In the data below, find every line with the word "userSpaceOnUse" and copy it out.

Records to process section start

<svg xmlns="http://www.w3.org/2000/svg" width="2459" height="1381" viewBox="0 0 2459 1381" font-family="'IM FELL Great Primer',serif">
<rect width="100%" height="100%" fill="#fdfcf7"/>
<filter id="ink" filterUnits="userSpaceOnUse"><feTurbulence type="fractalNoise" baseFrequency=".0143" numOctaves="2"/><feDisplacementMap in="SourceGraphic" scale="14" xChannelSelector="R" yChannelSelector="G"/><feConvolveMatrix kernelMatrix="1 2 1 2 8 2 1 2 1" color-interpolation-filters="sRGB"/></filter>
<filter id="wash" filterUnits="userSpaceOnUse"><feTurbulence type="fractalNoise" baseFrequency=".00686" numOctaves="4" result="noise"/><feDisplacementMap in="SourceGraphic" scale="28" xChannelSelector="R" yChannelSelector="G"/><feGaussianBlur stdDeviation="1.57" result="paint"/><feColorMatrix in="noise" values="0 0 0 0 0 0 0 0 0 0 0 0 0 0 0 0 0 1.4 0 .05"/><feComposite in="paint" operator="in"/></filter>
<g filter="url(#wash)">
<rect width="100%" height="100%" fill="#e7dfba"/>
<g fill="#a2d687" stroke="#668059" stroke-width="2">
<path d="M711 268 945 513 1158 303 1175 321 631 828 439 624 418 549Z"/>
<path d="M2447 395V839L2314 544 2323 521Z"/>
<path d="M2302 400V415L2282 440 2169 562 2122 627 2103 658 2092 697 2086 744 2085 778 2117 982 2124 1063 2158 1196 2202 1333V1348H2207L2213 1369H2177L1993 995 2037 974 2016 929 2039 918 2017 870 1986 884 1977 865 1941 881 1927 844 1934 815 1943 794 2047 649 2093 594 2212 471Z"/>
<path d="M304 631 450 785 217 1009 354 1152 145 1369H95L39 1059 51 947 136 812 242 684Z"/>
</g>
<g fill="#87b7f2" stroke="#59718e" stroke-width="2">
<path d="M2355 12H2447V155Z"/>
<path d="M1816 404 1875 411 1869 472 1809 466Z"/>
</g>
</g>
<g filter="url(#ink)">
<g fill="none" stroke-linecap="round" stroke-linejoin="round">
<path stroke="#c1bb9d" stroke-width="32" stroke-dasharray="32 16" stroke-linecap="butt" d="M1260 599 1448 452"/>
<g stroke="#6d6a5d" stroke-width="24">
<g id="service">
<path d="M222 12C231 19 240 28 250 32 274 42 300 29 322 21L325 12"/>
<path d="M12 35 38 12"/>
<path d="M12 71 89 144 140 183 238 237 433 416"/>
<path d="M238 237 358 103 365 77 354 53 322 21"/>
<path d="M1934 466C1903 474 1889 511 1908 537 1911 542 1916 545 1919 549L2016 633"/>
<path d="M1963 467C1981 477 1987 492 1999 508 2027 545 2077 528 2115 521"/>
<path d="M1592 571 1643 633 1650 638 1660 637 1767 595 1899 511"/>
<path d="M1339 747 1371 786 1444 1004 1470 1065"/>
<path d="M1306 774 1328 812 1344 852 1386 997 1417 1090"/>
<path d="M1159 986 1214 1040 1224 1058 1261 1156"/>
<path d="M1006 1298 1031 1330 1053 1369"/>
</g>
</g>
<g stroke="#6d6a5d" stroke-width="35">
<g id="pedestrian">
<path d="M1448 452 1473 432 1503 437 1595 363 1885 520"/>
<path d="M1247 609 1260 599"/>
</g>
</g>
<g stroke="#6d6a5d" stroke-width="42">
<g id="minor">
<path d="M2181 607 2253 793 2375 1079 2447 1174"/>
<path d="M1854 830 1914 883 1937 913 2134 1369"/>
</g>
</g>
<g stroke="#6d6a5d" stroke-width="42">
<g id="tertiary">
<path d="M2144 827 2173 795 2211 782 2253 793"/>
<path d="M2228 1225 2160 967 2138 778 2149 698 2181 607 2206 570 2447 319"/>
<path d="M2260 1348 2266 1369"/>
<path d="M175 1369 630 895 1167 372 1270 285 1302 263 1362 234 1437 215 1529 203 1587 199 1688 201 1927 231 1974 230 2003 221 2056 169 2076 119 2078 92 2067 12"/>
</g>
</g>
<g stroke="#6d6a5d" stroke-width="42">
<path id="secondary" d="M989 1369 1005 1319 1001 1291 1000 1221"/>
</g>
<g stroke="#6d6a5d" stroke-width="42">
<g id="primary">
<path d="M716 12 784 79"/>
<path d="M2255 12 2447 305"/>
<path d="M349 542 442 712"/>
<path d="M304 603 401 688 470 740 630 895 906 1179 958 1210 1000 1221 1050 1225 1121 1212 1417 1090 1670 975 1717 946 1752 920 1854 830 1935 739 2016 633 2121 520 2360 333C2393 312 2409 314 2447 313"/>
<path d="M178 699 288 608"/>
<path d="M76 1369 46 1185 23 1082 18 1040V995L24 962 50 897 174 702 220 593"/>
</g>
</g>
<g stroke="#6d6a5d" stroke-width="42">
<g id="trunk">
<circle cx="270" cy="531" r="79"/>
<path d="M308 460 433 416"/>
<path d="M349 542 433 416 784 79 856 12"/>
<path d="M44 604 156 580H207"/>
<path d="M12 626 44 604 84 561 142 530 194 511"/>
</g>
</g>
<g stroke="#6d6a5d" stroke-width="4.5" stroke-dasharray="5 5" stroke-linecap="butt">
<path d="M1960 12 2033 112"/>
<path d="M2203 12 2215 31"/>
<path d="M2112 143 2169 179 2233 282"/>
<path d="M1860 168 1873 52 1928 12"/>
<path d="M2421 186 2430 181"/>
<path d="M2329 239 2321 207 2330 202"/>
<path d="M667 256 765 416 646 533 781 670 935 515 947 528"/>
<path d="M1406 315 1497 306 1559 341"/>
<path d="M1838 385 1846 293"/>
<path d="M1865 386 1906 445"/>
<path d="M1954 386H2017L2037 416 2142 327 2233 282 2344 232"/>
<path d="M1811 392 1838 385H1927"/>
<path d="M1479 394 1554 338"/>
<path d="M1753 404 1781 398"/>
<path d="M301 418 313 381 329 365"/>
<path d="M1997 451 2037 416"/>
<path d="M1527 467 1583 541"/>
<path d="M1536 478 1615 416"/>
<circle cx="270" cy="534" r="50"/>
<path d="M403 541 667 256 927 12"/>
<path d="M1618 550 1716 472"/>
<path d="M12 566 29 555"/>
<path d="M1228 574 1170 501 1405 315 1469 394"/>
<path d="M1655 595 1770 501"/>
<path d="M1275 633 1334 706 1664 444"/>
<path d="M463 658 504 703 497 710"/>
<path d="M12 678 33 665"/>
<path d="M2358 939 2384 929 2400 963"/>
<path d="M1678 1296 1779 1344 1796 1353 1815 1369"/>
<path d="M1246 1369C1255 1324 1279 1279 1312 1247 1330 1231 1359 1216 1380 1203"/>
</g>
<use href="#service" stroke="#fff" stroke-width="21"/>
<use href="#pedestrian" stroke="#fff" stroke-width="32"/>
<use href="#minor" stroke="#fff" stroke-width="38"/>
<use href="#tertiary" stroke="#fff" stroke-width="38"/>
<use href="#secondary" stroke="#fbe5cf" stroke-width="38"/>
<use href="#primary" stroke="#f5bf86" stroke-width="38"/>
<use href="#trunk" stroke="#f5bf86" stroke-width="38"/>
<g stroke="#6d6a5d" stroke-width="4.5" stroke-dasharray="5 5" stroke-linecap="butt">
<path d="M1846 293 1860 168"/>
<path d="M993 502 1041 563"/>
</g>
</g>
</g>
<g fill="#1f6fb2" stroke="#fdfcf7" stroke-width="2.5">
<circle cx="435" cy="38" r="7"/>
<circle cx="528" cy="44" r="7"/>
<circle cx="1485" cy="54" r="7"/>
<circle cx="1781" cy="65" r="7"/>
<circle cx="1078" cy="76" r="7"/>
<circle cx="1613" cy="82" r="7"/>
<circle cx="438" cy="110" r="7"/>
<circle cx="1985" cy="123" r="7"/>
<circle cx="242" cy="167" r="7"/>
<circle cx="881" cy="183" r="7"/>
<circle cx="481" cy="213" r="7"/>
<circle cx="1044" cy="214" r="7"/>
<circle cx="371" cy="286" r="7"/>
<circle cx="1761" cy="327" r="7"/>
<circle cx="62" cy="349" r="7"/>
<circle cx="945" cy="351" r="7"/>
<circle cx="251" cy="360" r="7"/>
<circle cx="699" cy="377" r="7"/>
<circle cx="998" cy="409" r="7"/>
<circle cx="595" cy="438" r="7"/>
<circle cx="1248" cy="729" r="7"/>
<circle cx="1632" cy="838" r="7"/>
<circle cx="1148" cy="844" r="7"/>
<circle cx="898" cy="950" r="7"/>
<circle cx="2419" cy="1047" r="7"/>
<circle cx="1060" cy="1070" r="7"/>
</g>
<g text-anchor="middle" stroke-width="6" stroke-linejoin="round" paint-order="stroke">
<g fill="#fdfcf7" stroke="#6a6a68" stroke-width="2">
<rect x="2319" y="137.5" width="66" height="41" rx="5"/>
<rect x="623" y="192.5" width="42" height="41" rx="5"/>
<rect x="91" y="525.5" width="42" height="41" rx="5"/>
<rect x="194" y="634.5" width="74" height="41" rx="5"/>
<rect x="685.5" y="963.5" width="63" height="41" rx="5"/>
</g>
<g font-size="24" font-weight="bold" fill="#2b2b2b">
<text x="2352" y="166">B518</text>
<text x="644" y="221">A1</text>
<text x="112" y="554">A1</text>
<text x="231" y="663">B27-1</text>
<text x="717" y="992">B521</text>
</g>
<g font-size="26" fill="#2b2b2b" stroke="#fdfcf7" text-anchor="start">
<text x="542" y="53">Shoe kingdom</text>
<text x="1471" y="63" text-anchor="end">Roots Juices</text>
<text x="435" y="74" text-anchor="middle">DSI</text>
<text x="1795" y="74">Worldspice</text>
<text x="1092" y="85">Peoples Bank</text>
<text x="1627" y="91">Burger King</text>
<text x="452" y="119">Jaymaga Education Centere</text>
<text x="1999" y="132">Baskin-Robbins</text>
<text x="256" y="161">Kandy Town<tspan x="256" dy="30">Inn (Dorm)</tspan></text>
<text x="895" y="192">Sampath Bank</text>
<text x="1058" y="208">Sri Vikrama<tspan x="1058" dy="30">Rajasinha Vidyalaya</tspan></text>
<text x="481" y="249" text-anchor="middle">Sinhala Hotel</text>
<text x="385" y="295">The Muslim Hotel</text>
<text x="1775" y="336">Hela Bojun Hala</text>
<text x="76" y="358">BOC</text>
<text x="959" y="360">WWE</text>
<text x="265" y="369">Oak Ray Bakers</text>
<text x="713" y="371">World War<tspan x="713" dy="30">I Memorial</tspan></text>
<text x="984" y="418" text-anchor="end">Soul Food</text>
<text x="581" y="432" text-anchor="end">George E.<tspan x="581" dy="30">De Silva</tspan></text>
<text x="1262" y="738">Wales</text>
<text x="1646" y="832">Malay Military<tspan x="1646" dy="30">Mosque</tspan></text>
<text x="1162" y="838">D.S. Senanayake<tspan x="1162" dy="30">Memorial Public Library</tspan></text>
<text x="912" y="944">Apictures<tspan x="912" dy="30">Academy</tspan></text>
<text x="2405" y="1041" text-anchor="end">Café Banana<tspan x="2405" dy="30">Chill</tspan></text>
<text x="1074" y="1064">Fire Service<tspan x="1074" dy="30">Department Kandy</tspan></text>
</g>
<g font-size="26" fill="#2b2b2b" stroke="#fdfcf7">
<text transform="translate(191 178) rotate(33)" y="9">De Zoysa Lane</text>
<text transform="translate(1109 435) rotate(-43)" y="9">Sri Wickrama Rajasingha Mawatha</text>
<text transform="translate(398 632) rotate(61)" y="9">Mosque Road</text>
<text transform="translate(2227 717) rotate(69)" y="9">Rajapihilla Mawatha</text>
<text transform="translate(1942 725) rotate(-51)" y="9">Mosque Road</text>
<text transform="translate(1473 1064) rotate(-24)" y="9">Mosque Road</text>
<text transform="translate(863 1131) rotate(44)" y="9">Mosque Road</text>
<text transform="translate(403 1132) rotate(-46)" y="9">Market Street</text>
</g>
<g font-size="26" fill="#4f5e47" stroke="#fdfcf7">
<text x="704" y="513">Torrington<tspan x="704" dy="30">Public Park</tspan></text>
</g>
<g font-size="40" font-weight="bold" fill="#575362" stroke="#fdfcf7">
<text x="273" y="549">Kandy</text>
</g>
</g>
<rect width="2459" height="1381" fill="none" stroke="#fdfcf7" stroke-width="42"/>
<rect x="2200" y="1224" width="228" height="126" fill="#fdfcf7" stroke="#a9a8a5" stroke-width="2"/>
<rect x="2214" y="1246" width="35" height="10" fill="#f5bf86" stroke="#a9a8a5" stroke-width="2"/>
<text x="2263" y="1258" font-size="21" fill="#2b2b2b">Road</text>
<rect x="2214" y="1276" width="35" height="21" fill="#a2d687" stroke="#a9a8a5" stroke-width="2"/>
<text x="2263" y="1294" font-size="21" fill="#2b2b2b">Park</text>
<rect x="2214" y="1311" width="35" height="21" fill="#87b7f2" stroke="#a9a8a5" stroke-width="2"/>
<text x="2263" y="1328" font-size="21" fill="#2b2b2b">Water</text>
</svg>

Records to process section end

### Answer box
<filter id="ink" filterUnits="userSpaceOnUse"><feTurbulence type="fractalNoise" baseFrequency=".0143" numOctaves="2"/><feDisplacementMap in="SourceGraphic" scale="14" xChannelSelector="R" yChannelSelector="G"/><feConvolveMatrix kernelMatrix="1 2 1 2 8 2 1 2 1" color-interpolation-filters="sRGB"/></filter>
<filter id="wash" filterUnits="userSpaceOnUse"><feTurbulence type="fractalNoise" baseFrequency=".00686" numOctaves="4" result="noise"/><feDisplacementMap in="SourceGraphic" scale="28" xChannelSelector="R" yChannelSelector="G"/><feGaussianBlur stdDeviation="1.57" result="paint"/><feColorMatrix in="noise" values="0 0 0 0 0 0 0 0 0 0 0 0 0 0 0 0 0 1.4 0 .05"/><feComposite in="paint" operator="in"/></filter>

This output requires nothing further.